Materiais eletrônicos reciclados também serviram de base para a criação de um mini-transmissor de rádio pelos estudantes Francisco e José, ambos com 19 anos. Nascidos em Antônio Martins (RN), os jovens viram os cabos do aparelho de rádio da Escola Estadual Governador Walfredo Gurgel ser roubado e, desde então, procuram formas de manter vivo o meio de comunicação escolar. “Ele é interessante porque facilita a interação social”, defende Francisco, tentando sintonizar a Maranata FM no saguão do evento, na frequência 87,7 FM.

Lucas e Jessé, da Escola Estadual Afonso Cafaro, instituição de Fernandópolis (SP), pesquisaram as propriedades alimentícias de insetos e chegaram à conclusão de que o gafanhoto pode ser uma nova fonte proteica ao ser humano. “Como ele possui 60% de proteína, pode ser utilizado como suplemento alimentar”, afirma Lucas, lembrando que o último Censo revelou a insuficiência de consumo da macromolécula em todos os estados do Brasil.

Francisco e José montam a rádio de curto alcance.

Francisco e José montam a rádio de curto alcance.

Danilo Mekari

Semáforos

A Febrace, que em sua abertura recebeu a visita de diversos alunos da Escola Natural Vivência, também contou com projetos que incorporam os desafios da mobilidade urbana para gerar novas oportunidades. A estudante carioca Manuela, 15, criou um semáforo que emite sinais sonoros para ajudar os deficientes visuais de sua cidade (Paracambi) a atravessarem as ruas.

Os estudantes Miller, 18, e Marcos, 16, naturais de Tucuruí (PA), criaram um protótipo de semáforo de baixo custo ao notarem o alto índice de acidentes e fatalidades de trânsito causados pelo frágil serviço de manutenção das sinaleiras. “A eliminação do congestionamento pode eliminar os acidentes”, acredita Miller.
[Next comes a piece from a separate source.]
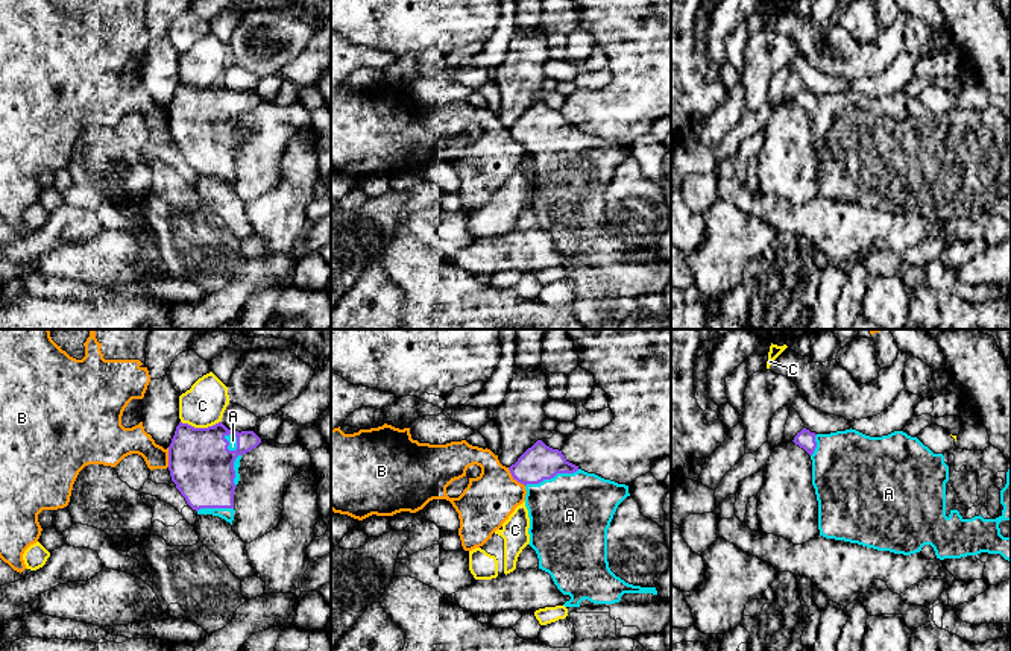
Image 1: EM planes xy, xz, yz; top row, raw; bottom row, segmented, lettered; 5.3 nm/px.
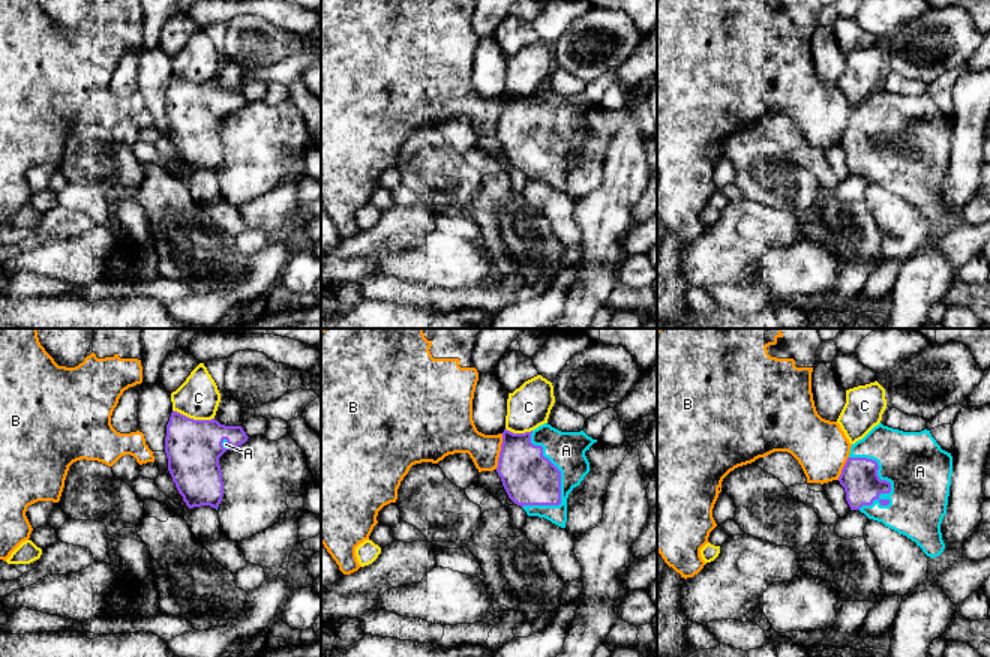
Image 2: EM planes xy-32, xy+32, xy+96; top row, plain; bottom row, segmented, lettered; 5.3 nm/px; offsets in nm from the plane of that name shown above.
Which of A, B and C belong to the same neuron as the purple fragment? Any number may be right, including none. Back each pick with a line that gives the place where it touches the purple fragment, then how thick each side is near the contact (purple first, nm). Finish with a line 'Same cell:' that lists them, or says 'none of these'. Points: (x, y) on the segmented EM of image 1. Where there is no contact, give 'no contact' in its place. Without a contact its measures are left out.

Paulo e Guilherme, 14, juntos com Levi, 15, vieram de Imperatriz (MA) para apresentar o projeto de semáforo inteligente, que ajuda as ambulâncias a chegarem com mais agilidade ao seu destino. “Muita gente sofre por falta de ambulância, e uma das principais causas disso é o trânsito”, afirma Levi.

E se a própria força dos veículos contra o chão ajudasse a produzir energia para manter os semáforos acesos? Essa foi a ideia desenvolvida por Aline e Roberta, 15, que criaram um piso que fornece energia elétrica através de molas. “As fontes de energia atuais causam danos ao meio ambiente. O nosso projeto utiliza uma ação rotineira das pessoas”, explica Aline.

Estudantes puderam explicar seus projetos a avaliadores e visitantes.

Estudantes puderam explicar seus projetos a avaliadores e visitantes.

Danilo Mekari

A Febrace tem visitação aberta ao público até quinta-feira (19/3), das 14h às 19h, em uma tenda ao lado da Escola Politécnica, localizada à Avenida Professor Luciano Gualberto, travessa 3, 380, Cidade Universitária – USP.